The central stem terminates in a dichotomously branching panicle of cymes. A pair of small green bracts occurs where the panicle branches. Each cyme is rather floppy and consists of 1-3 flowers on slender pedicels. Each flower is about 1/3" (8 mm.) across, consisting of a corolla with 5 deeply divided white petals (which can appear to be 10 petals), 10 stamens with brown or reddish brown anthers, a green pistil with 3 styles, and 5 green sepals that are lanceolate. Each sepal has 3 conspicuous veins along its outer surface, which is also somewhat ciliate or pubescent. The petals of the flower are longer than the sepals. The blooming period occurs from late spring to early summer and lasts about a month. An abundance of flowers is normally produced. Each flower is replaced by a straw-colored or light brown seed capsule that contains numerous small seeds.

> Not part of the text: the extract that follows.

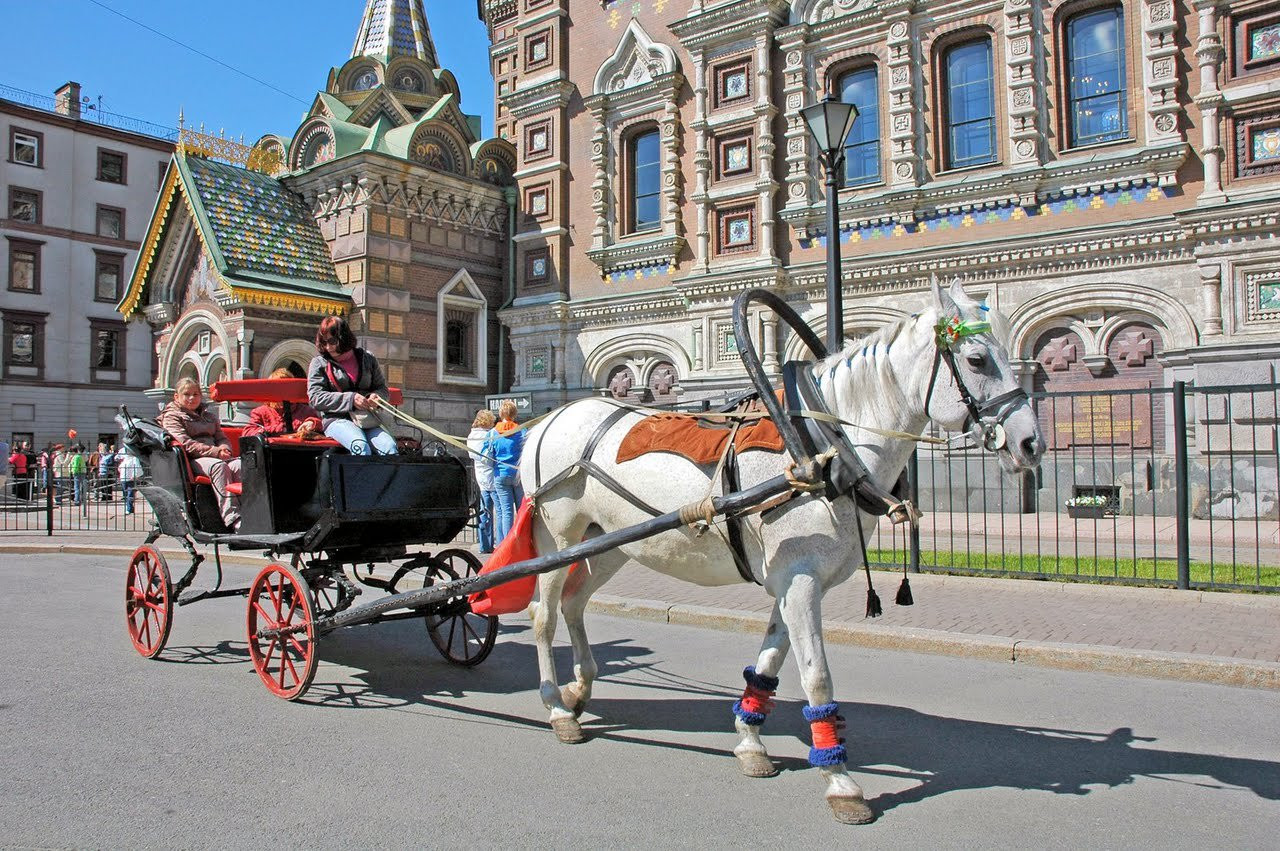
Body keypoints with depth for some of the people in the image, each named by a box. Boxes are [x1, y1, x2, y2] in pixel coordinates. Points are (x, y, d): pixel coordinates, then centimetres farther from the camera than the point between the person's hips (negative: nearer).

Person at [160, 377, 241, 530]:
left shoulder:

This capsule is ovoid-oblongoid in shape and open at the top, where a few erect teeth occur along the upper rim. Each seed is oval-orbicular and somewhat flattened; its surface is rough and pebbly. The root system consists of a shallow taproot and rhizomes. This plant spreads vegetatively or by reseeding itself, and often forms small colonies.

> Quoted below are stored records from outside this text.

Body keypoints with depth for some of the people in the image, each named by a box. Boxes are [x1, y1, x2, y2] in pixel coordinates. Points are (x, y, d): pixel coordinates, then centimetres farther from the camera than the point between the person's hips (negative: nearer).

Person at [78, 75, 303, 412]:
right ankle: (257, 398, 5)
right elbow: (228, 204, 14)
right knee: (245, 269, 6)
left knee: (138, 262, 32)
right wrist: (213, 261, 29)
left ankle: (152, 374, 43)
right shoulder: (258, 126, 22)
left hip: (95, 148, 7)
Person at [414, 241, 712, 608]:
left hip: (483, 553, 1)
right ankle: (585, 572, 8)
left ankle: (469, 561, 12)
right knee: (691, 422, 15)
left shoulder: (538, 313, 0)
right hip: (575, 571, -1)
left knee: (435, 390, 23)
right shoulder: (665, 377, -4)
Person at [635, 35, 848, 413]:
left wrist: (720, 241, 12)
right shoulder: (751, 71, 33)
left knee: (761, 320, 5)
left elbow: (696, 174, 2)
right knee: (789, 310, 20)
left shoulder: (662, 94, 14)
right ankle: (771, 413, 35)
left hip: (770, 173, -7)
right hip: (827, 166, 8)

Cultivation: Typical growing conditions are full sun and moist to mesic soil. This plant grows quite well in loam or clay-loam.
Range & Habitat: The non-native Grass-Leaved Chickweed occurs occasionally in scattered counties throughout Illinois (see Distribution Map). It is adventive from Europe. Habitats include old fields, grassy meadows, and roadsides. This plant competes well against Kentucky Bluegrass and similar grass species, but broad-leafed forbs have a tendency to cast too much shade for it to flourish. Grass-Leaved Chickweed is found primarily in disturbed areas.

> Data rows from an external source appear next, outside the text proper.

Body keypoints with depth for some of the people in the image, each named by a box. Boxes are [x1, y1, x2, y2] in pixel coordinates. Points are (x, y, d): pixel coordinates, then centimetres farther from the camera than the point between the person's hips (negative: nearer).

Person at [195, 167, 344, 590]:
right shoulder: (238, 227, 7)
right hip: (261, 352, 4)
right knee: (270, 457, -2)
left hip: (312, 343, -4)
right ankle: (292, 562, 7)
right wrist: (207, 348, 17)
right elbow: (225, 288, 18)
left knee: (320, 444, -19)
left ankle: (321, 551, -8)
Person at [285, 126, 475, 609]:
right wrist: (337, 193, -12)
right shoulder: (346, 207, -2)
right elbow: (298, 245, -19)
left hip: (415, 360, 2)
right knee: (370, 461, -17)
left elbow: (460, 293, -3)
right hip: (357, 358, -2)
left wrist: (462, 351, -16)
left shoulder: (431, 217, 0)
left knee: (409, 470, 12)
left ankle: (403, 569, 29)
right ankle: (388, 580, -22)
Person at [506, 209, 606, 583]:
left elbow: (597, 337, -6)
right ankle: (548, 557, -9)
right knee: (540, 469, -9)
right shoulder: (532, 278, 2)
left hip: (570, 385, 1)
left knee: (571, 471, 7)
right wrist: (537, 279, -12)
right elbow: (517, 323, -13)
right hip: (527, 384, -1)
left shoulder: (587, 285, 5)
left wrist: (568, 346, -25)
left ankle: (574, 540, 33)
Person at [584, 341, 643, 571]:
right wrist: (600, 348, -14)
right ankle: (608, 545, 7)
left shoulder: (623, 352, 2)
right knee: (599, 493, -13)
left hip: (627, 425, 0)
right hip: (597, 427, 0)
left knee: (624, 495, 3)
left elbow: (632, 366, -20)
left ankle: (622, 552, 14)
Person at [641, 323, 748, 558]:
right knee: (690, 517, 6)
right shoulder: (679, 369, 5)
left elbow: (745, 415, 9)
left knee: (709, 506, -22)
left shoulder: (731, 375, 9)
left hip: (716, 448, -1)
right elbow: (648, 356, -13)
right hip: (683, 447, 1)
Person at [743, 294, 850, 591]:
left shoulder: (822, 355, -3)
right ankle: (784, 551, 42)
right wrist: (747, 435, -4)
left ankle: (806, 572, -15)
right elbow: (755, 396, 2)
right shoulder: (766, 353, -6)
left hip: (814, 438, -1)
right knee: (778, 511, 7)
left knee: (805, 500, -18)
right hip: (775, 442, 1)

Faunal Associations: The nectar and pollen of the flowers attract small bees and flies primarily. The caterpillars of several moth species feed on the foliage of Chickweeds, including Agrostis venerabilis (Venerable Dart), Lobocleta ossularia (Drab Brown Wave), and Haematopis grataria (Chickweed Geometer). Mourning Doves and various sparrows occasionally eat the seeds of Chickweeds, while rabbits and groundhogs eat the foliage.
Photographic Location: A grassy meadow at Judge Webber Park in Urbana, Illinois.
Comments: This is one of the more attractive chickweeds, particularly when it occurs in colonies, because the attractive flowers are produced in great abundance and the foliage is elegant and grass-like. It has a similar appearance to the native Stellaria longifolia (Long-Leaved Stitchwort). However, this latter species has sepals that are without conspicuous veins or hair, and its seeds have a smooth surface. Long-Leaved Stitchwort produces flowers less abundantly than Grass-Leaved Chickweed, and some of its flowers develop from the axils of the leaves. There are many other Stellaria spp. (chickweeds), as well as Cerastium spp. (mouse-eared chickweeds), but they often have broader leaves and hairier foliage. Another common name for Stellaria graminea is Common Stitchwort.